Cold Lang Syne
It wasn’t quite a triple-dog dare, but close enough for jazz.
Back in the waning days of the 20th century, a high school swimming coach named Frank Nelson called the newspaper company I was working for at the time to tell about members of his team joining him for a swim.
In the Monongahela River. On New Year’s Day.
“Sounds like a good story,” I told him.
He told me what would make it even better:
“Why don’t you join us?”
It turns out that Frank was president of the Pittsburgh Polar Bear Club, members of which had been braving the Jan. 1 elements since the mid-’60s. And that was the sole criterion. Jump into the Mon, and you were in like Flynn.
And so I ventured to the Mon Wharf on an exceptionally chilly morning, ready to prove my mettle.
I remember Frank’s students standing around wrapped in blankets, waiting for the 9:30 plunge. I remember a guy dressed like Baby New Year, dressed in nothing much besides a sash, and what I hoped wasn’t a diaper.
And I remember thinking that, no matter what, make sure not to swallow any of that river water.
At the appointed time, I joined all the adventurous souls who were making the jump. Next thing I knew, my head was underwater. And as if you wouldn’t have guessed otherwise, some of those Mon molecules made their way down my throat.
Ugh.
Somehow, I survived until the following year, and again I decided to go full Polar Bear. This time, I had a photographer in tow to chronicle the, uh, adventure.

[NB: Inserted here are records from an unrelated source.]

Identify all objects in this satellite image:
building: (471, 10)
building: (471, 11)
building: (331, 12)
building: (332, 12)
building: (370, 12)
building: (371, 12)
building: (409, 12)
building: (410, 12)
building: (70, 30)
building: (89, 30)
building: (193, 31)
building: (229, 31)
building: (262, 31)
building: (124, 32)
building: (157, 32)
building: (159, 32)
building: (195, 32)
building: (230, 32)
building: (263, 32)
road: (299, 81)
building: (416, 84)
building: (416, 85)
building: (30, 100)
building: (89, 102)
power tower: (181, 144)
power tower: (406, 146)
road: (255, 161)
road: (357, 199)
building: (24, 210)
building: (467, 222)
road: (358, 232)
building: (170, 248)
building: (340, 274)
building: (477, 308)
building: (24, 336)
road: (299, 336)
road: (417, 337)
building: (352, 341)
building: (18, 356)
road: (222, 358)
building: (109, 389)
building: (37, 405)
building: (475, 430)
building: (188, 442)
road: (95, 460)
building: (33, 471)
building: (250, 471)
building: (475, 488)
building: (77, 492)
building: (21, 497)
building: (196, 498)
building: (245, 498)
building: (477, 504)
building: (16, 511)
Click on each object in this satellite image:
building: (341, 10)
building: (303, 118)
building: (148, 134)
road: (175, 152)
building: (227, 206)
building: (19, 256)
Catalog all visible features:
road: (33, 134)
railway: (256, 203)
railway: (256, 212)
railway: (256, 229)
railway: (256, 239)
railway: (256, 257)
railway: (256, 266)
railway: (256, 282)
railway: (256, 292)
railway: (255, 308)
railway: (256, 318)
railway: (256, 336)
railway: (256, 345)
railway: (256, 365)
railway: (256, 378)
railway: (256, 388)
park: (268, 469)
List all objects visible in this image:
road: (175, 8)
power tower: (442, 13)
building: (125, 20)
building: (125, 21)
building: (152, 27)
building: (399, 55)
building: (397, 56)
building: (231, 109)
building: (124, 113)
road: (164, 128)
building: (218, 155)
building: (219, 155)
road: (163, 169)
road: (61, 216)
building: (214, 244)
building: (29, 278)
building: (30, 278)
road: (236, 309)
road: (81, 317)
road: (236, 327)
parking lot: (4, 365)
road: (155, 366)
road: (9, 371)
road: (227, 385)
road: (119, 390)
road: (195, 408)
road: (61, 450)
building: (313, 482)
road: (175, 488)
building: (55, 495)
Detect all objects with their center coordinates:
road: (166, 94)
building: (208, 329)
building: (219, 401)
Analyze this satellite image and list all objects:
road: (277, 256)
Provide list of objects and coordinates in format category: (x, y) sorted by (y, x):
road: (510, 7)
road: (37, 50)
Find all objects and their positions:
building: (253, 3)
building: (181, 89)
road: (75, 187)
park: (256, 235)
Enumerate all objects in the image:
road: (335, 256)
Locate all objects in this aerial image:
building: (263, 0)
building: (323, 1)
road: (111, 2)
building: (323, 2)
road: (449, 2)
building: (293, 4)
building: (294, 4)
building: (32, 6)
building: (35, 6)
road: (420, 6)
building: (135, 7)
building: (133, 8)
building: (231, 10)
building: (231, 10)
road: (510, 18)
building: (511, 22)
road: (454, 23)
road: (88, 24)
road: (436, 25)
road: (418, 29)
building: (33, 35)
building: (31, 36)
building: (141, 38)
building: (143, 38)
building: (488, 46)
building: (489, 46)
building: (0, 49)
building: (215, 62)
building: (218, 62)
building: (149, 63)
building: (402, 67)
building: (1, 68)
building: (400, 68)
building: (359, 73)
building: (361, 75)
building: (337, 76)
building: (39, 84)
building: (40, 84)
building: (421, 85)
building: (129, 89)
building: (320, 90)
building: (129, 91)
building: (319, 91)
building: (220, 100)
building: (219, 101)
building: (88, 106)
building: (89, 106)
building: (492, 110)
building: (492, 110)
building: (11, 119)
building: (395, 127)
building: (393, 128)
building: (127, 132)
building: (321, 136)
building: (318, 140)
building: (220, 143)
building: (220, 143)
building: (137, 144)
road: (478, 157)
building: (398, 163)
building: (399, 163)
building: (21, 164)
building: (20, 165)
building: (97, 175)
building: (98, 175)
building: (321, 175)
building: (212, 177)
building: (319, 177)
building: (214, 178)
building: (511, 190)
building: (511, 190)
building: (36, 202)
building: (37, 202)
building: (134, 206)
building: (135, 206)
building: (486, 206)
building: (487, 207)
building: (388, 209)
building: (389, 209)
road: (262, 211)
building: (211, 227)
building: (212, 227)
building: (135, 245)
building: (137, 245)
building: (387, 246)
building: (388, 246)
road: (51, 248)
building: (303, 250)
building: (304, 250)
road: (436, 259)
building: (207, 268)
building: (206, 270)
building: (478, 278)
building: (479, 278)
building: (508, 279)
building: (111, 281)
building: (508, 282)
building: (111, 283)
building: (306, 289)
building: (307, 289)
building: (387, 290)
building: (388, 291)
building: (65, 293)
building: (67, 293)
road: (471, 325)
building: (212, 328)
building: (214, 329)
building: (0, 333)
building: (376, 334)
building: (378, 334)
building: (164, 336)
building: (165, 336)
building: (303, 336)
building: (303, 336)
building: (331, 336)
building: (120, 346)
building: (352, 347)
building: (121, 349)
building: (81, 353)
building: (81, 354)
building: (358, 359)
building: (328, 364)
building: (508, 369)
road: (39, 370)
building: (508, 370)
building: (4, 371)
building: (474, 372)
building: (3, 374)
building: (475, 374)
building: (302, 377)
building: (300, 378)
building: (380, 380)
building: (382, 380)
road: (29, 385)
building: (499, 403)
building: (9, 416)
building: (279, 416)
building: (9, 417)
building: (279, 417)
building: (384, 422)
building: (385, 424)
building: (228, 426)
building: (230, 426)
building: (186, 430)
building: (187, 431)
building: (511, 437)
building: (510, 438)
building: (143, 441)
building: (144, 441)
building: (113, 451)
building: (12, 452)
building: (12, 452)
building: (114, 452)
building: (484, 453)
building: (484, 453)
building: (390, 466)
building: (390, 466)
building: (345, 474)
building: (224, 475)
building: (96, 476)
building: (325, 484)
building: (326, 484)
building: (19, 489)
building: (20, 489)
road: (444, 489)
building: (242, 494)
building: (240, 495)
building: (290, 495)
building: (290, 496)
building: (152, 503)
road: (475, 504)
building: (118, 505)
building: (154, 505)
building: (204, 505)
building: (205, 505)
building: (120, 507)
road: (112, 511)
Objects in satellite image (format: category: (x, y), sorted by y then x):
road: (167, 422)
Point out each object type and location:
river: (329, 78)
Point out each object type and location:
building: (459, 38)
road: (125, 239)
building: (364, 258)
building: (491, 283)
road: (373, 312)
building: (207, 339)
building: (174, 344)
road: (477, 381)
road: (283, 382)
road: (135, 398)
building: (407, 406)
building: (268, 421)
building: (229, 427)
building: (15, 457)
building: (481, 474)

As far as I could tell at the time, I was the first of the plungers to get the heck out of the drink. And one of the photos I saw the next day pretty much proved it.
The tradition of visiting the Mon Wharf on Jan. 1 continued for a few years, but it tailed off once I reached my 40s. People that age, I reasoned, are susceptible enough to getting sick, even if they don’t swallow river water. Why should I push my luck?
Then at a Christmas party one year, my friend Mike’s wife, Cecily, said she wanted to give it a try and asked if I’d show her the ropes. Mike said he’d bundle up and watch.
So I accompanied Cecily, her sister and her niece to the festivities. At 9:30, her sister, niece and I jumped. Cecily didn’t.
Cold feet. Couldn’t resist!
Well, we couldn’t have that. I got out of the water, convinced Cecily she was going to do it, and in we went.
As she emerged, a TV reporter interviewed her about the experience. She acknowledged my role. But when we watched the clip later, the part with my name in it had been edited out, of course.
Oh, well.
I’m not sure how long ago that was, but it’s been many years since I even have thought about getting up early on Jan. 1 to drive to Pittsburgh and immerse myself in icy water.
The year 2020 is coming up, though. By my reckoning, that’s the start of a new decade. Why not ring it in with something special before I definitely am too old to consider doing it again?
Then again, I like to think I’ve gotten wiser as well as older in the past 20-plus years.
And when all is said and done, I always will be a Pittsburgh Polar Bear.